Whatever Apple decides to do with iTunes in the next 10 years, it will remain a key player and do not bet against it still being the preeminent force a decade from now.

Why Twitter #music Should Only Be Considered a Small First Step

So finally Twitter leveraged its We Are Hunted acquisition and today launched the much expected, if not necessarily much anticipated, Twitter #music.  I say ‘not necessarily much anticipated’ not so much because Twitter isn’t a big deal in the digital music ecosystem (it is) but more because few expected Twitter to do anything particularly groundbreaking here.

Making Twitter’s Music Experience 3 Dimensional

Twitter #music is a neat integration of Twitter music content, such as artists’ Twitter accounts and tweets, integrated with iTunes previews streams and (for Rdio and Spotify users) full audio playback.  All of which undoubtedly brings genuine additional value and turns the Twitter music experience from something pretty superficial and two dimensional into a three dimensional music experience.  But in doing so (some nice UI and discovery algorithms aside) Twitter is essentially just doing a Facebook.  It is leveraging its audience’s behavior as a navigational front end for existing music services.

This is of course a good thing, pulling together the disparate social, graphic and audio elements of the digital music landscape into a cohesive whole.  But it is also so much less than what Twitter, Facebook and Google+ could and should do.

What Twitter, Facebook and Google+ Could and Should Do

Between them Twitter, Facebook and Google+ have a cumulative 2 billion registered users and 1.5 billion cumulative active users.  In short, just about every online and mobile music fan.  These three social powerhouses between them also provide homes to the majority of artists online. This sort of power, influence and reach is staggering. And yet so far all that the three have seen fit to do is plug into other music services.

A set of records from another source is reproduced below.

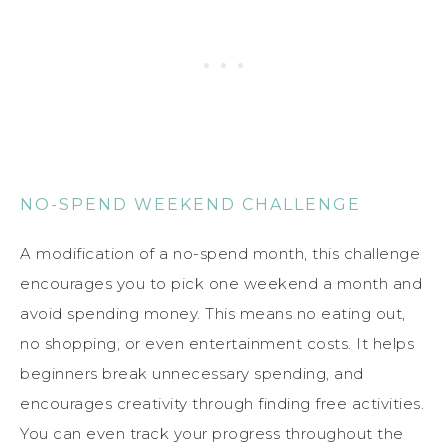
NO-SPEND WEEKEND CHALLENGE
A modification of a no-spend month, this challenge
encourages you to pick one weekend a month and
avoid spending money. This means no eating out,
no shopping, or even entertainment costs. It helps
beginners break unnecessary spending, and
encourages creativity through finding free activities.
You can even track your progress throughout the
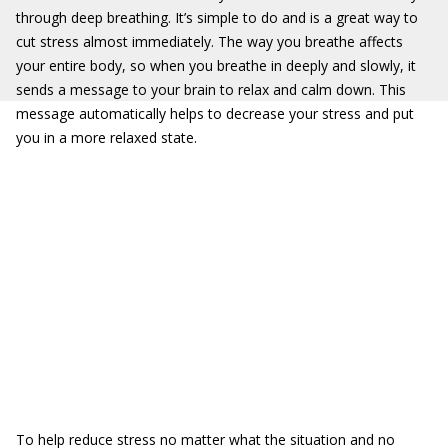
through deep breathing. It’s simple to do and is a great way to
cut stress almost immediately. The way you breathe affects
your entire body, so when you breathe in deeply and slowly, it
sends a message to your brain to relax and calm down. This
message automatically helps to decrease your stress and put
you in a more relaxed state.
To help reduce stress no matter what the situation and no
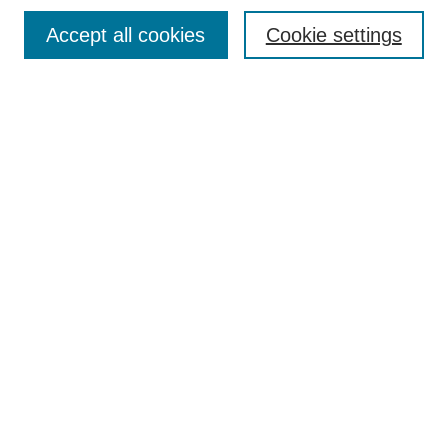
Browse
Accept all cookies
Cookie settings
Collections
Disciplines
Authors
Search
Enter search terms:
Select context to search:
Advanced Search
Notify me via email or
RSS
Author Corner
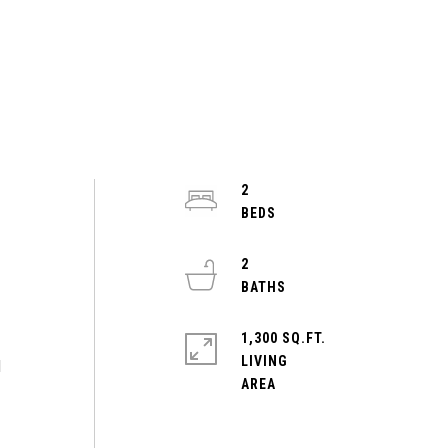
2
2
1,300 SQ.FT.
LIVING
d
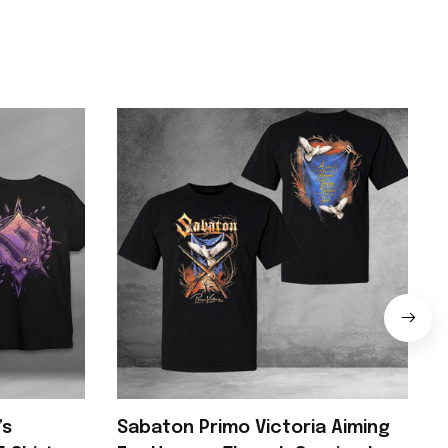
’s
Sabaton Primo Victoria Aiming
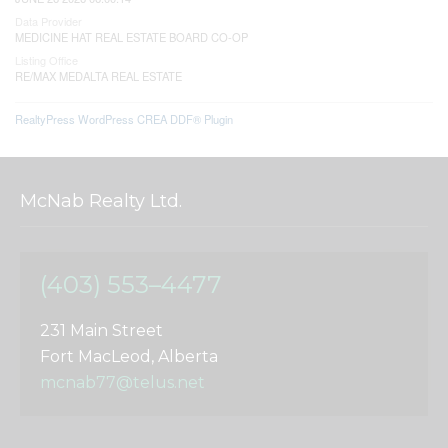
Data Provider
MEDICINE HAT REAL ESTATE BOARD CO-OP
Listing Office
RE/MAX MEDALTA REAL ESTATE
RealtyPress WordPress CREA DDF® Plugin
McNab Realty Ltd.
(403) 553–4477
231 Main Street
Fort MacLeod, Alberta
mcnab77@telus.net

Now that might be the most sensible core plank of their respective digital music strategies, but there is also so much more that they could do that would complement, and add to the core digital music services currently in market.

For example:

  • Google+ could create a standard ‘plug and play’ portfolio of creative tools such as remix, karaoke and live jamming apps that artists and fans could plug into hangouts and profiles
  • Twitter could allow fans to follow the journey of a song from its original tweet right through to how it got to them
  • Facebook could create a virtual jukebox app that would use Gracenote database look-ups to create service-agnostic playlist and digital collection data from users streamed music that would auto-port to any other music service via Facebook

These are all of course tactics, not strategies, but collectively they add up to something much bigger.  The strategy of the social powerhouses has to be: bring new, unique value that genuinely moves the needle.  Simply creating another suite of discovery tools is not enough. Twitter #music adds audio to the visual music discovery journey and in doing do runs the risk of making much of the discovery journey the destination.  Which is great from a user perspective, but much less so for artists and labels unless some robust additional commercial models are added.  The harsh reality is that if you give a social user too much value in the social context, the opportunity for converting engagement into transaction is reduced.